For now, for our boat we use P to 0.00070 and D to 0.01700 as the first preset, very economic and already well working in multiple sea state. To make simple, I imagine to multiply by 2 for 2nd preset, and by 3 or 4 for 3rd preset but it still need some more advanced tests. I imagine 4 presets would be enought for many cases but maybe more would be better depending of sea and sailing allure. We still need to test other gains parameters following available guides.
Hello Sean,
I think that 6 cases should be more than enough to cover the needs of a navigation, but I stumble on the fact that, for lack of anything better, I save all the pypilot.conf, so also values that deserve not to be reset each time restoration.
The ideal would be to save only the settings P, I D, DD, PR, FF and R and to be able to reinsert them in pypilot.conf without touching the other values, but that, I do not know how to do it !!
Maybe a 'Save' button to save a setting by asking for a save name (mer_calme, vent_de_travers, swell for example) and a 'restore' button which will present a drop-down menu showing the previous saves which would be chosen by a click!
At home, it works, but the process is a bit heavy and complicated for a non-IT boater !!
Thanks for your interest.

[attachment=1217]
a small screenshot of the python program I am using
Thanks for the feedback.

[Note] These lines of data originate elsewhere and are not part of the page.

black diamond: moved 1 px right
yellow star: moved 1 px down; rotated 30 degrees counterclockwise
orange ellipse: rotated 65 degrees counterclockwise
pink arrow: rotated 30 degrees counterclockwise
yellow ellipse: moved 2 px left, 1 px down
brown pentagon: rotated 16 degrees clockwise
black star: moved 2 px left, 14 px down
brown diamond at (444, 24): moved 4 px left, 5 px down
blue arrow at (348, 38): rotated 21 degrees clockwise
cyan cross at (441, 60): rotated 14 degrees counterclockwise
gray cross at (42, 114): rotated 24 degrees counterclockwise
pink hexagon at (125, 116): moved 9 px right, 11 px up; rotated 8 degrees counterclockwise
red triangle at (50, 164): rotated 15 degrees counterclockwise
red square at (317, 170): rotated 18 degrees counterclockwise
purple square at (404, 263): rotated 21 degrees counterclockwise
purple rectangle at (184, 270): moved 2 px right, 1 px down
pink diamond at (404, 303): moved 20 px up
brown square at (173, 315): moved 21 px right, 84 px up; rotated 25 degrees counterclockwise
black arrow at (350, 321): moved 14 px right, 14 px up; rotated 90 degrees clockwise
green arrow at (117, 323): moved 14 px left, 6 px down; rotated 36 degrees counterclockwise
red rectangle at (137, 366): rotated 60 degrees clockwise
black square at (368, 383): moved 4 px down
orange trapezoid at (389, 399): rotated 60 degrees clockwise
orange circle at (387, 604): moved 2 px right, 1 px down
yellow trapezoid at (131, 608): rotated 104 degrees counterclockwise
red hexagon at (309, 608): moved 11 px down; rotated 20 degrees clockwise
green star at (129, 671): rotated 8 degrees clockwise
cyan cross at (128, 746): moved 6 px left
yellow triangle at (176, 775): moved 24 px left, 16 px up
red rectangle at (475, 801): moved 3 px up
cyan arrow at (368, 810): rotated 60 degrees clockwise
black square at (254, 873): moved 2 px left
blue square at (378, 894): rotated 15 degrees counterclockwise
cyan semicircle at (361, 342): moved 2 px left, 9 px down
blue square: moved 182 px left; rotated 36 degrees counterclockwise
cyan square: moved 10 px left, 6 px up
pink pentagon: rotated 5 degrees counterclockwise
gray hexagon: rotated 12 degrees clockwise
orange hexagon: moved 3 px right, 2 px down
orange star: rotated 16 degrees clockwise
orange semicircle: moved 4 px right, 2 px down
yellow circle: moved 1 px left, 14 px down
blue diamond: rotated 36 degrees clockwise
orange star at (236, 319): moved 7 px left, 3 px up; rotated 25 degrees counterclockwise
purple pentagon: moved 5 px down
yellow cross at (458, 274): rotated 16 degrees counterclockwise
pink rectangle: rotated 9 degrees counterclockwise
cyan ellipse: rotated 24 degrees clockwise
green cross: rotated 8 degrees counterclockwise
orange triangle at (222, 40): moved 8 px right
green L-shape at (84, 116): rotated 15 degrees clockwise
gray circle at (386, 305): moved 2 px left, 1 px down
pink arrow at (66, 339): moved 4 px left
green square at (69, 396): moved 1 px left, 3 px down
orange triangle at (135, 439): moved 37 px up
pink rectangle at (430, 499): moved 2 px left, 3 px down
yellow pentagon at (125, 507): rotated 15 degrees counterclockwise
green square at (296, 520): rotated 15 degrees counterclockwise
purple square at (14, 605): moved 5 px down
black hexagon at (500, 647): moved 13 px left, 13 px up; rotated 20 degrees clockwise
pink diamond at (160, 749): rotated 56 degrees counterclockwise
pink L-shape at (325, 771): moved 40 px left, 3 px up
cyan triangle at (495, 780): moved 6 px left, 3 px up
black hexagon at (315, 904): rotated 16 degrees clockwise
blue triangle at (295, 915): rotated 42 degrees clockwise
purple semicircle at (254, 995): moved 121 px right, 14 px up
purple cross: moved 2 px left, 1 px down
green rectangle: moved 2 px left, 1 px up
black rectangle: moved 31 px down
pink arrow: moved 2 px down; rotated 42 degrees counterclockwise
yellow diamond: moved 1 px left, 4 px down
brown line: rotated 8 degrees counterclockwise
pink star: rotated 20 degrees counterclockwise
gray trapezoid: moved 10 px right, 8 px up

I want the presets to be accessed from all the different interfaces. Currently pypilot supports multiple pilots, but only the "basic" autopilot is both useful and well tested.

So there are two possible options. One is to support multiple profiles for each pilot. Each profile would store different gains.

The other option would be to support multiple 'basic' pilots each with different names. Currently, you might for example be able to use the 'simple' pilot which just has PID gains for some sea states and get two profiles. In the near future I plan to develop a self-tuning autopilot which is similar to the basic pilot but automatically adjusts the gains. This as well as fully developing the learning pilot which uses neural networks rather than the traditional filters. It remains to be seen if these pilots would benefit from multiple profiles or instances or if they can automatically adapt to conditions based on the sensor inputs.
I made something a while ago that was supposed to automatically select gain presets based on wind angle and boat speed - see https://forum.openmarine.net/showthread....46#pid9446. This was before I even built my pypilot, and after the recent pypilot upgrades it no longer connects. Recently I adopted to the integral use of signalk which makes it opportune to revive the initiative. I'll keep the forum posted on positive outcomes, but you might want to clone and have a go at it yourself.
I think this would be very useful. When conditions are adverse there are other things to to than tweaking gains.
The trouble with using presets like this, is although it would give the best control, it is a fairly advanced feature and makes the autopilot more difficult to use. I am not against it, but I would just implement a new pilot which takes care of this.

I am more trying to focus on pilots that can automatically tune the gains. For example with faster boat speed you can use higher gains, and there are many more I describe in the tuning gain page. The difficulty is an automatic tuning algorithm is hard to make fast as well as good.

Finally the machine learning offers the most promising future pilot, but this will no longer use or need gains to tune anymore.